### REQUEST A
Name each distinct username that heads a post in the Canada jobs thread.
### REQUEST B
Carry on the Canada jobs thread, beginning after its last sentence.

### EXTRACTED TEXT
# what kind of skilled jobs that are in demand in canada?



## kyokushin723 (Jun 18, 2010)

we're going to canada in 8 months and I just want to know what are the jobs that are in demand in canada?

I'm planning to take barista and housekeeping........


----------



## joicelmabrey (Jun 21, 2010)

kyokushin723 said:


> we're going to canada in 8 months and I just want to know what are the jobs that are in demand in canada?
> 
> I'm planning to take barista and housekeeping........


bro how you apply? you have relatives there? maybe you can help me... coz i really want to migrate in canada with my family....

please help me bro..
God Bless


----------



## Auld Yin (Mar 10, 2009)

kyokushin723 said:


> we're going to canada in 8 months and I just want to know what are the jobs that are in demand in canada?
> 
> I'm planning to take barista and housekeeping........


Are you coming as a visitor or do you have visas?


----------



## back2basic (Feb 8, 2008)

Is IT in strong demand in Canada?


----------



## Auld Yin (Mar 10, 2009)

back2basic said:


> Is IT in strong demand in Canada?


Certain parts of IT are in demand.


----------



## back2basic (Feb 8, 2008)

Auld Yin said:


> Certain parts of IT are in demand.


As I am currently doing a home distance learning course in IT Support and already achieved A+ Certification with CompTia, I am due to move onto MCDST.

### THE DATA
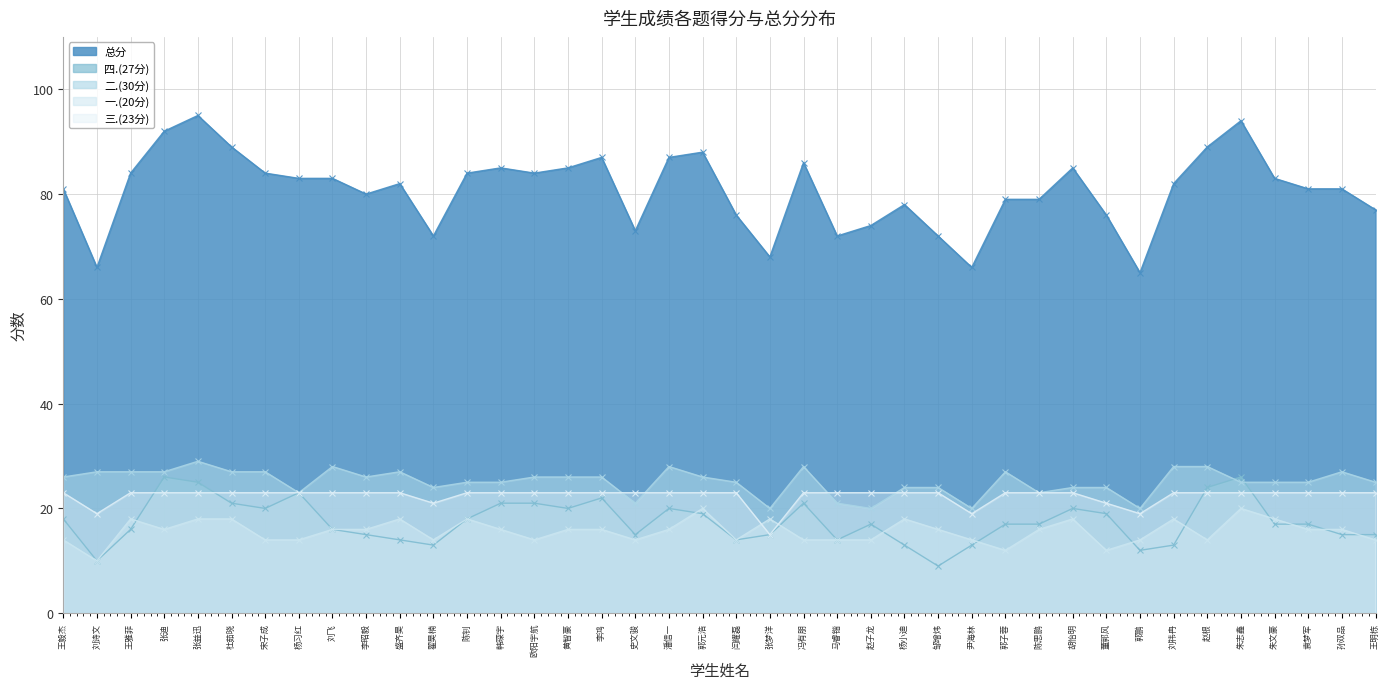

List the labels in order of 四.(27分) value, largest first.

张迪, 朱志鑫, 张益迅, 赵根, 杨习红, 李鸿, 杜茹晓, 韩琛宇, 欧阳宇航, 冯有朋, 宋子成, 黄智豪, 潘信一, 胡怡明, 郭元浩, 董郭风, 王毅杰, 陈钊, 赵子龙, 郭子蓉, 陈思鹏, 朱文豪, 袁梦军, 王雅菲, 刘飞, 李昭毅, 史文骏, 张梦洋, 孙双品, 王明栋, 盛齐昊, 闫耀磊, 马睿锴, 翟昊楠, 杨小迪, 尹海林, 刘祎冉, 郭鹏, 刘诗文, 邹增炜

### TASK OUTPUT A
kyokushin723, joicelmabrey, Auld Yin, back2basic

### TASK OUTPUT B
Can you please tell me what types of IT jobs are in demand?


----------



## Auld Yin (Mar 10, 2009)

back2basic said:


> As I am currently doing a home distance learning course in IT Support and already achieved A+ Certification with CompTia, I am due to move onto MCDST.
> 
> Can you please tell me what types of IT jobs are in demand?


Computer and Information Systems Managers.


----------



## kyokushin723 (Jun 18, 2010)

joicelmabrey said:


> bro how you apply? you have relatives there? maybe you can help me... coz i really want to migrate in canada with my family....
> 
> please help me bro..
> God Bless



man have you tried fix marriage?
i've been sponsored by a friend of ours,8 months processing time


----------



## Auld Yin (Mar 10, 2009)

kyokushin723 said:


> man have you tried fix marriage?
> i've been sponsored by a friend of ours,8 months processing time


You should know that MOC (Marriages of Convenience) are illegal under Canadian law.


----------



## kyokushin723 (Jun 18, 2010)

Auld Yin said:


> You should know that MOC (Marriages of Convenience) are illegal under Canadian law.




no,mine is not fix marriage..

i was sponsored by a friend.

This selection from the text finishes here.